Existing studies on test case prioritization (Do et al. 2004; Elbaum et al. 2002; Mei et al. 2014b), or TCP for short, evaluate various design factors of TCP techniques or these techniques directly based on their effectiveness on average (that is, mean or median effectiveness statistically). Yet, in practice, in a regression test session, a developer only applies at most one test case prioritization technique to one test suite once to test the same version of the same program. The same developers do not have the luxury to apply multiple test suites or the same test suite multiple times to look for the average effectiveness of the technique on the service under test.
Thus, even when the average effectiveness of a TCP technique or a design factor in TCP is excellent, if the technique or the factor performs ineffectively in scenarios that are far below average (hereafter simply referred to as the adverse scenarios), the technique or the factor may not be reliably used in practice. This problem is general across a wide range of software domains, and we are particularly interested in it within the regression testing of services.
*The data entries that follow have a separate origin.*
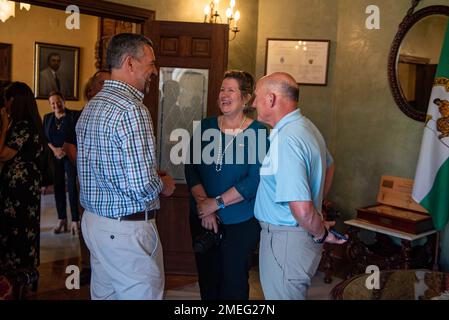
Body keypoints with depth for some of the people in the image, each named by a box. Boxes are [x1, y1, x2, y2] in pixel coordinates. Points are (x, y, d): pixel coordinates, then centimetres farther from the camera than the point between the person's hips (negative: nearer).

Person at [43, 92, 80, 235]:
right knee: (58, 186, 6)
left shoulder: (74, 115, -4)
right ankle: (61, 219, 15)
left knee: (72, 186, -7)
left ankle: (75, 220, -1)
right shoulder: (47, 118, 11)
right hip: (54, 157, 4)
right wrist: (54, 149, -10)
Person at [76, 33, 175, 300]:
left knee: (103, 293, 20)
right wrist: (165, 185, -5)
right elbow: (142, 185, -26)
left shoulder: (92, 106, 10)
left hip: (93, 219, 10)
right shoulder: (132, 110, -20)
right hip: (127, 228, -10)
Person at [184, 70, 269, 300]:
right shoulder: (206, 126, 4)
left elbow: (256, 179, -16)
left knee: (234, 283, 9)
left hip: (241, 222, -3)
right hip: (202, 218, 4)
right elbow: (191, 168, -2)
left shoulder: (258, 132, -8)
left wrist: (216, 203, -17)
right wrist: (203, 203, -15)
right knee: (207, 279, 15)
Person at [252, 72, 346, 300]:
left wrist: (321, 234, -12)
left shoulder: (286, 140, -25)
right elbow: (328, 166, 24)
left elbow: (302, 209, -32)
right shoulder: (306, 127, 7)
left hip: (285, 238, -10)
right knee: (293, 293, 23)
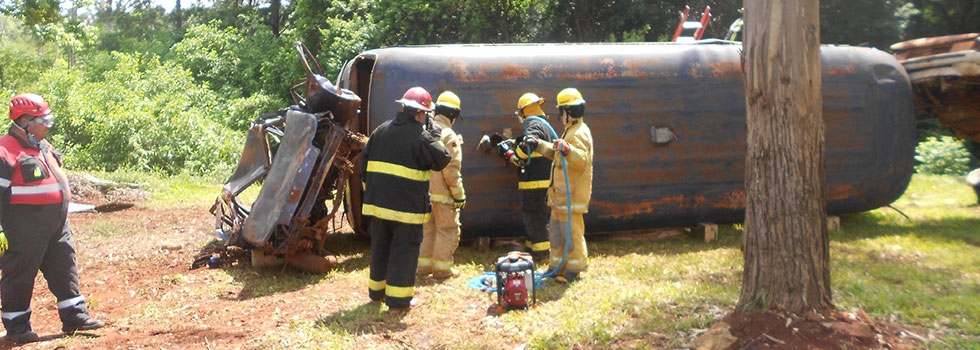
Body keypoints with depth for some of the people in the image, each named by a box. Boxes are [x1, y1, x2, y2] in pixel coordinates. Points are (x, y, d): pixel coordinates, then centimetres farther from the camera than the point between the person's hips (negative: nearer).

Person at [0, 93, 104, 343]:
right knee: (20, 273, 3)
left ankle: (74, 316, 21)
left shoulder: (42, 145, 14)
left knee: (64, 267, 12)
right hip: (25, 226, -9)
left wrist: (61, 219, 26)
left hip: (55, 223, 9)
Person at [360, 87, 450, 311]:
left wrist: (370, 188, 22)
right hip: (405, 206, -6)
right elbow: (442, 161, -3)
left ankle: (377, 291, 32)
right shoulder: (420, 136, -12)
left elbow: (365, 162, 15)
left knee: (380, 247, 18)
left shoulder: (381, 131, 10)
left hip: (377, 201, 7)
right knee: (404, 250, 2)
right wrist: (433, 136, 6)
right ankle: (398, 299, 5)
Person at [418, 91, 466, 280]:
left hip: (423, 191, 7)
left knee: (427, 228, 17)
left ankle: (424, 264, 23)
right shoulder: (449, 136, -15)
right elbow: (451, 170, -18)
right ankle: (442, 267, 7)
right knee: (447, 229, 4)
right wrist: (459, 195, -10)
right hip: (442, 193, -7)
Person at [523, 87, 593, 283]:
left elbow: (581, 160, -31)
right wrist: (539, 145, 30)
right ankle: (557, 266, 26)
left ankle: (574, 270, 5)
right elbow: (556, 153, 30)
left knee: (571, 232, -4)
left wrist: (567, 149, -47)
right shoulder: (571, 131, 18)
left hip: (572, 195, -11)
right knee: (556, 230, 16)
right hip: (561, 194, 11)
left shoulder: (579, 134, -16)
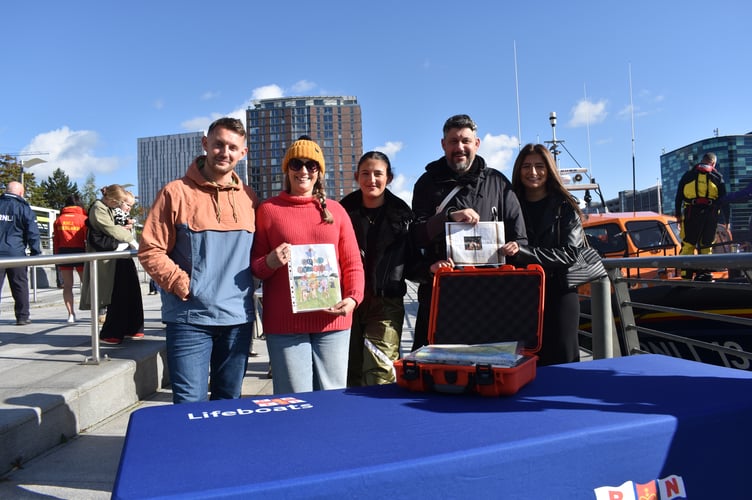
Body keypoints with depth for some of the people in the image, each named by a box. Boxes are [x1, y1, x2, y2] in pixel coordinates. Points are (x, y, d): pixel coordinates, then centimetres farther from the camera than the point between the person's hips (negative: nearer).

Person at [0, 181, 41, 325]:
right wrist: (36, 253, 0)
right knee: (20, 285, 6)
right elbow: (32, 232, -5)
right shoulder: (24, 208, -1)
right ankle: (22, 316, 9)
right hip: (16, 253, -2)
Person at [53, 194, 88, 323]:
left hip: (63, 252, 2)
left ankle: (71, 314, 2)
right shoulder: (84, 218, -2)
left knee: (67, 285, 6)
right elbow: (88, 239, -6)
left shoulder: (59, 220, 8)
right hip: (80, 252, -2)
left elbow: (55, 240, 6)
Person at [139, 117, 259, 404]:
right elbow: (150, 250, -5)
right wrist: (181, 283, -13)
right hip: (189, 318, -4)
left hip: (239, 318, 4)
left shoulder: (248, 198, 8)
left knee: (229, 401, 16)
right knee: (191, 405, -1)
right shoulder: (177, 192, -4)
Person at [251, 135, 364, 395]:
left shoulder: (335, 210, 12)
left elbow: (353, 264, 11)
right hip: (284, 324, -1)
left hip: (332, 320, 2)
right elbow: (254, 267, 10)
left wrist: (353, 298, -6)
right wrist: (270, 262, -12)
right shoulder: (267, 210, 7)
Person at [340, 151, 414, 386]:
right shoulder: (345, 210, 6)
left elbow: (412, 261, 10)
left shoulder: (402, 213, 5)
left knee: (381, 376, -9)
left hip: (387, 303, -1)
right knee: (349, 374, 8)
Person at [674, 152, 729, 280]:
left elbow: (679, 195, 9)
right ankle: (704, 273, 3)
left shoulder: (689, 174, 14)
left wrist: (678, 214, 10)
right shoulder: (717, 176, 13)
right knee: (705, 245, 7)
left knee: (688, 244, -1)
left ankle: (687, 274, -8)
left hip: (692, 212, -1)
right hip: (711, 213, 1)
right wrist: (727, 220, 13)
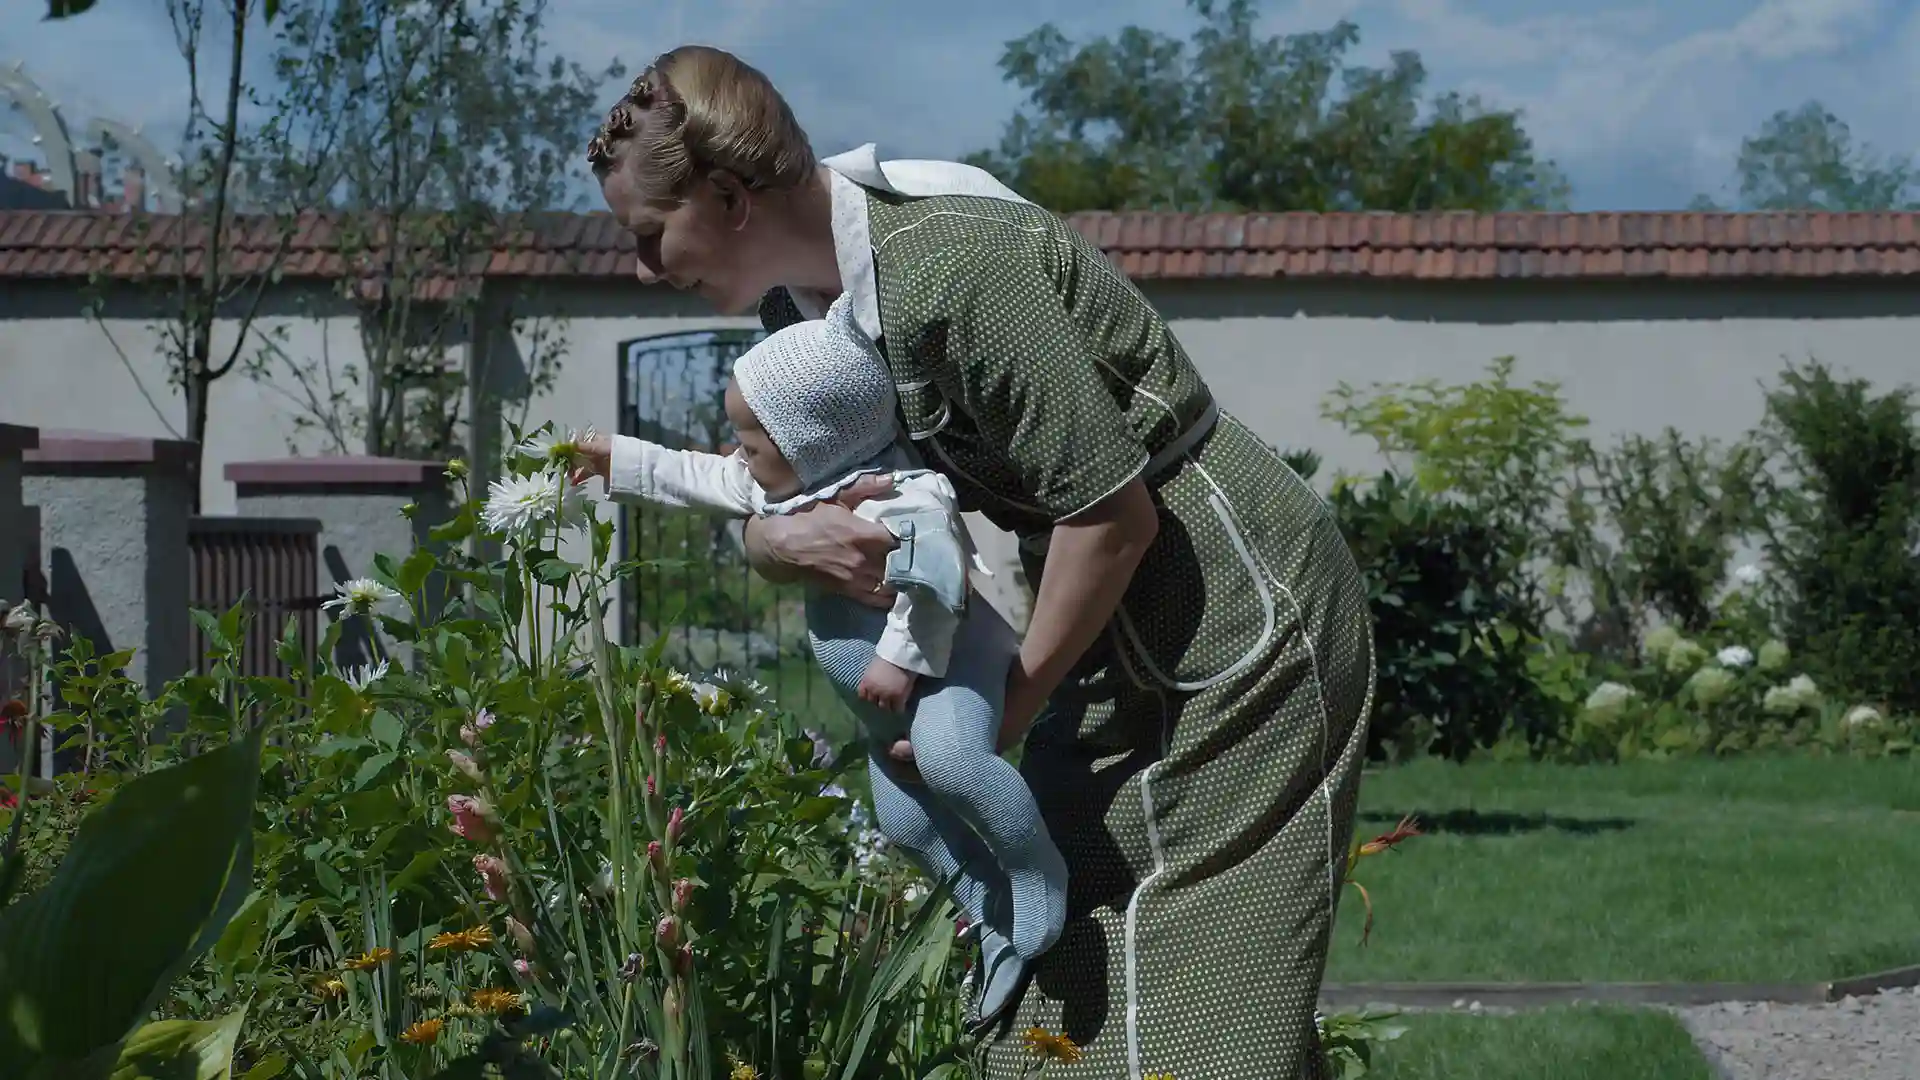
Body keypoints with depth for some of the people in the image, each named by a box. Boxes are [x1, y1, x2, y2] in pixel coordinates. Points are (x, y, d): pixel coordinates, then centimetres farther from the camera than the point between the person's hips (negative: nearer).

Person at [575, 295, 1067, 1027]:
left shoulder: (893, 496, -26)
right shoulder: (783, 488, 7)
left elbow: (933, 564, -41)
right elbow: (699, 481, 20)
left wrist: (902, 658, -39)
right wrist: (616, 461, 24)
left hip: (946, 665, -11)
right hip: (886, 706, 11)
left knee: (947, 758, -36)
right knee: (902, 818, 8)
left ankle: (1041, 875, -21)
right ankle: (999, 922, 16)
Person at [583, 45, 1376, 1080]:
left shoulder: (949, 266, -27)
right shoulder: (803, 292, 2)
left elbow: (1117, 514, -24)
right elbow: (756, 498, 9)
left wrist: (1011, 706, -13)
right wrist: (785, 540, -16)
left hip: (1241, 622, -9)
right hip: (1122, 634, 9)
In the preliminary version of this paper (Jia et al. 2014), we reported the first controlled experiment investigating whether the effectiveness results (the rate of fault detection measured by APFD (Elbaum et al. 2002)) of both TCP techniques and their design factors can be extrapolated from the average scenarios to the adverse scenarios. The controlled experiment included 10 TCP techniques plus two control techniques, eight benchmarks, and 100 test suites per benchmark with 100 repeated applications of every TCP technique on every such test suite. In total, we computed 0.96 million raw APFD values. It compared the consistency between the whole effectiveness dataset of each technique against that of random ordering (labeled as C1 in the Preliminaries section of this paper) and the dataset consisting of the lowest 25 percentile of the former dataset. The results showed that less than half of all the techniques and factors exhibited such consistency.